HC Deb 26 April 1926 vol 194 cc1719-21

I now proceed to balance the Budget of 1926–27. The total estimated expenditure, including a £60,000,000 Sinking Fund, is £820,641,000. The total estimated revenue is £824,750,000. That leaves me with a prospective surplus of £4,109,000. Out of this, if there is a peaceful settlement of the coal difficulty, I shall have to meet any expenditure arising out of the Report of the Coal Commission and also to narrow the gap which will exist upon the cessation of the coal subsidy in some of the mining districts. This surplus will also have to cover the ordinary contingencies for which surpluses are reserved in every financial year. I have in my calcula- tions assumed throughout a peaceful issue from the industrial difficulties in which we are all involved. All my Estimates are based on a peace footing. That is the only basis on which any Estimate can be framed. If, contrary to the national wish and hope, a prolonged paralysis of industry should overwhelm us, I shall be forced to propose supplementary taxation in order to meet the loss which will fall upon the revenue, and I think it right to state that such supplementary taxation will comprise substantial increases both in direct and indirect taxation.

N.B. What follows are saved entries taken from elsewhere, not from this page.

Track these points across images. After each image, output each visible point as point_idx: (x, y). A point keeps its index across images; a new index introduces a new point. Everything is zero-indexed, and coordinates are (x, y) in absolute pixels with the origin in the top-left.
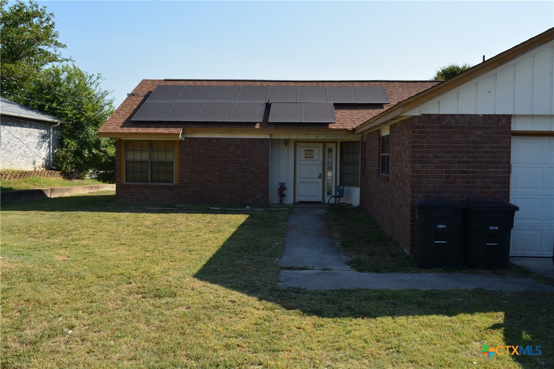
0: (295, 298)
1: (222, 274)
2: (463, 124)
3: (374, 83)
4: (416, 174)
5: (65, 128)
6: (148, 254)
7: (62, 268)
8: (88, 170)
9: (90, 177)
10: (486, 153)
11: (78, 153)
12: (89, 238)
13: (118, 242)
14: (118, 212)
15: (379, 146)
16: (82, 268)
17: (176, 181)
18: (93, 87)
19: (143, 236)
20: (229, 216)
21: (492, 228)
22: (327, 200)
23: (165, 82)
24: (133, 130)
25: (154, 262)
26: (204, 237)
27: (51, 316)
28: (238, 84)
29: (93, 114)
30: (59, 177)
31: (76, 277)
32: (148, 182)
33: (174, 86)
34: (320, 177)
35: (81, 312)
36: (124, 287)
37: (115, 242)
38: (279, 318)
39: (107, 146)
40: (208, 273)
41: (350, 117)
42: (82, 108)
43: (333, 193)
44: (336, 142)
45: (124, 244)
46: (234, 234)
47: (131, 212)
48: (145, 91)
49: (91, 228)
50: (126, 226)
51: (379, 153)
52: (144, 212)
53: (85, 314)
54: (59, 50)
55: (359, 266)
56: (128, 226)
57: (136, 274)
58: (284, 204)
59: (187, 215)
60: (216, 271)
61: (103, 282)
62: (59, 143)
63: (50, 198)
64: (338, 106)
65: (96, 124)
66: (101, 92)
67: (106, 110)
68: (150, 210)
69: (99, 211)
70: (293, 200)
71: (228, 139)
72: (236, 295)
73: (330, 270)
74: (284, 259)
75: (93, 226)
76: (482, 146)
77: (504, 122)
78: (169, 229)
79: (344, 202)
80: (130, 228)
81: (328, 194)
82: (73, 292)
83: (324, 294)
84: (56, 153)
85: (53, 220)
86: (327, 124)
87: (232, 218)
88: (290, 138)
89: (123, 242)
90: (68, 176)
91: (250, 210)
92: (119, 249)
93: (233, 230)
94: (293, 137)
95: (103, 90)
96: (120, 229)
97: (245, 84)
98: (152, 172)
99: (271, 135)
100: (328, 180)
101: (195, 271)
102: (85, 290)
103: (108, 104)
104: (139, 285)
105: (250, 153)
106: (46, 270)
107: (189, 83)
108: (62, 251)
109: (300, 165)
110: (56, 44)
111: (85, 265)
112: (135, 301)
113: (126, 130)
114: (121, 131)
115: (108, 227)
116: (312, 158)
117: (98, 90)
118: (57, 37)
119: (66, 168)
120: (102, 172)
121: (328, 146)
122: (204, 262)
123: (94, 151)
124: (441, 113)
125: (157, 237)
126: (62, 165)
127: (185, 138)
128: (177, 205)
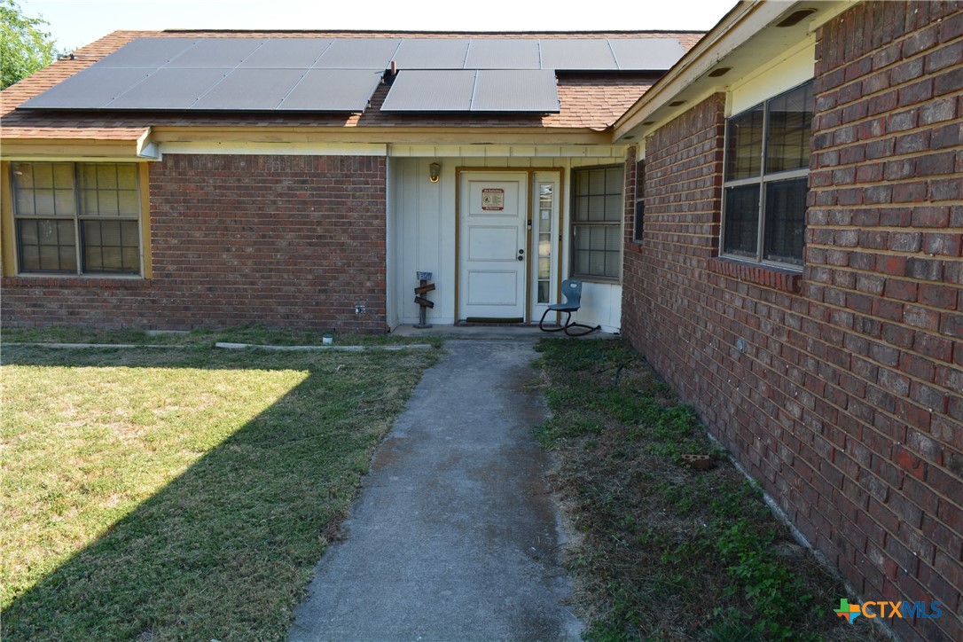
17: (146, 272)
22: (536, 317)
23: (164, 34)
32: (74, 271)
34: (521, 258)
41: (598, 102)
43: (553, 300)
44: (562, 169)
58: (431, 326)
64: (565, 77)
70: (452, 315)
71: (276, 157)
79: (581, 322)
81: (539, 302)
86: (536, 116)
94: (449, 151)
99: (389, 146)
105: (336, 196)
109: (470, 227)
116: (501, 209)
121: (542, 178)
127: (164, 155)
128: (152, 333)
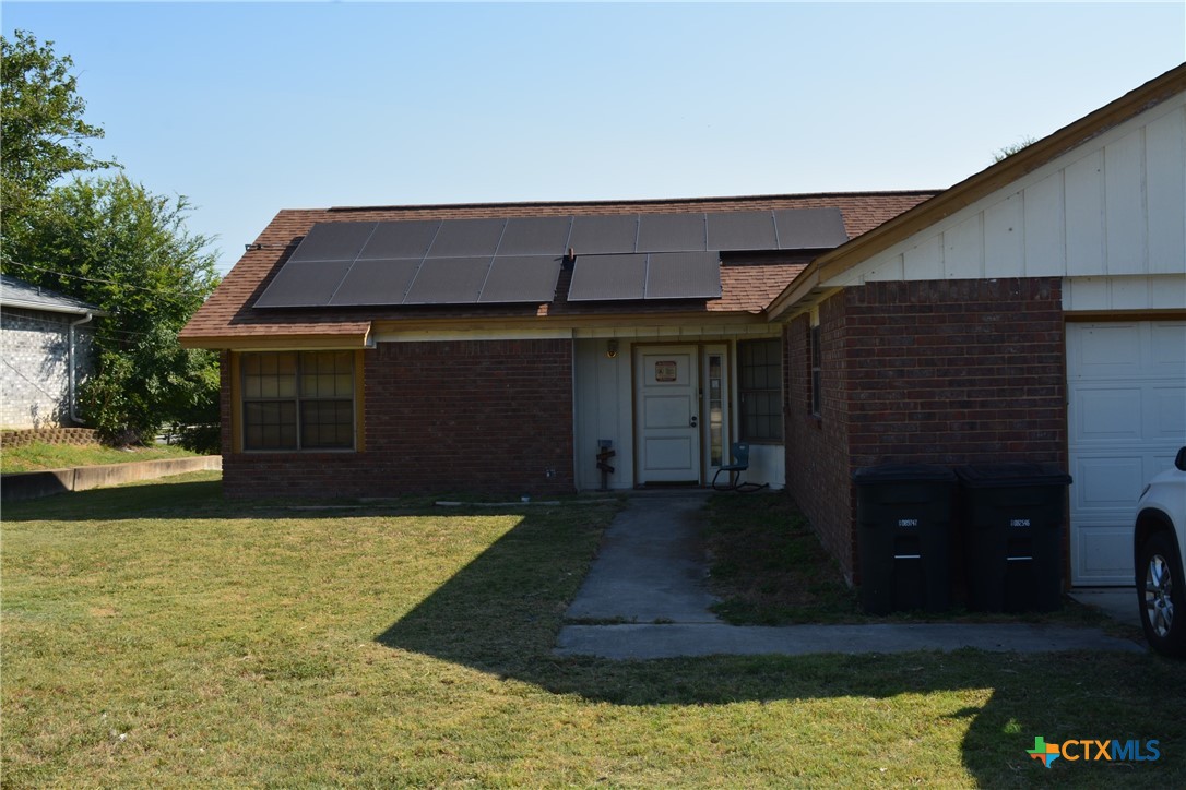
0: (577, 674)
1: (436, 633)
2: (956, 300)
3: (817, 200)
4: (858, 412)
5: (106, 326)
6: (286, 601)
7: (104, 631)
8: (159, 425)
9: (165, 442)
10: (1011, 361)
11: (134, 385)
12: (161, 573)
13: (225, 579)
14: (228, 518)
15: (808, 351)
16: (145, 631)
17: (358, 445)
18: (169, 227)
19: (279, 567)
20: (478, 519)
21: (1017, 523)
22: (710, 478)
23: (331, 213)
24: (260, 330)
25: (296, 615)
26: (414, 563)
27: (87, 713)
28: (500, 213)
29: (169, 291)
30: (92, 442)
31: (134, 646)
32: (294, 447)
33: (353, 224)
34: (694, 425)
35: (143, 704)
36: (231, 663)
37: (218, 580)
38: (532, 707)
39: (202, 367)
40: (408, 633)
41: (757, 283)
42: (144, 276)
43: (725, 462)
44: (728, 343)
45: (235, 584)
46: (481, 556)
47: (256, 516)
48: (286, 237)
49: (166, 552)
50: (244, 546)
51: (809, 367)
52: (285, 517)
53: (151, 708)
54: (88, 142)
55: (734, 614)
56: (247, 546)
57: (257, 638)
58: (612, 490)
59: (382, 519)
60: (425, 629)
61: (187, 655)
62: (91, 363)
63: (73, 491)
64: (729, 258)
65: (176, 312)
66: (188, 240)
67: (201, 280)
68: (300, 511)
69: (185, 516)
70: (632, 480)
71: (476, 342)
72: (456, 671)
73: (670, 623)
74: (578, 605)
75: (171, 549)
76: (999, 347)
77: (1045, 293)
78: (338, 551)
79: (751, 481)
80: (251, 552)
81: (713, 465)
82: (129, 671)
83: (639, 666)
84: (84, 386)
85: (83, 539)
86: (703, 301)
87: (485, 524)
88: (619, 335)
89: (235, 578)
90: (112, 439)
91: (529, 506)
92: (226, 593)
93: (481, 549)
94: (626, 332)
95: (191, 236)
96: (231, 553)
97: (518, 212)
98: (303, 425)
99: (574, 331)
100: (711, 430)
101: (380, 630)
102: (152, 669)
103: (204, 267)
104: (261, 657)
105: (529, 374)
106: (71, 634)
107: (387, 214)
108: (105, 600)
109: (646, 397)
110: (78, 130)
111: (152, 623)
112: (251, 685)
113: (242, 330)
114: (231, 332)
115: (204, 549)
116: (674, 379)
117: (179, 235)
118: (82, 112)
119: (108, 420)
120: (193, 427)
121: (711, 350)
122: (401, 613)
123: (172, 379)
124: (906, 279)
125: (309, 567)
126: (99, 415)
127: (378, 343)
128: (364, 500)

On the assumption, however, that these unpleasant experiences will be avoided, let us see what the position will be next year, that is the year 1927–28. The £4,000,000 provided in the Estimates of this year for the April payments of the coal subsidy will not appear next year. I am keeping in hand, say, £3,000,000 more in case it may be necessary to taper it off, and for other purposes. This £7,000,000 will not recur next year. Therefore, apart from other economies, we have a right to expect that we shall be £7,000,000 better off. The new Sinking Fund will again be reduced by £10,000,000, that is to £50,000,000. The betting tax is estimated to raise about £4,500,000 extra in a full year, and the result of the change in the basis of Income Tax from the three years average to that of the preceding year will, it is anticipated, improve the revenue by another £1,500,000 I have, therefore, a total relief or increase in prospect of, at any rate, £23,000,000. To what extent this will emerge as a definite advantage will depend, first, on how far new economies cancel the automatic growth of expenditure; and, secondly, upon how far the normal growth of permanent taxation will balance the loss by the moribund taxes and special receipts.

If this double equipoise is maintained both in expenditure and revenue, we should certainly find ourselves in a more satisfactory position next year than we are this year, and in any case this year we shall have made effective precautionary provisions against the future. Apart from those unforeseeable events, which play so large a part in the vicissitudes of human life, we can see our way fairly clearly through the finance of two successive years; and we must face emergencies with courage as they come.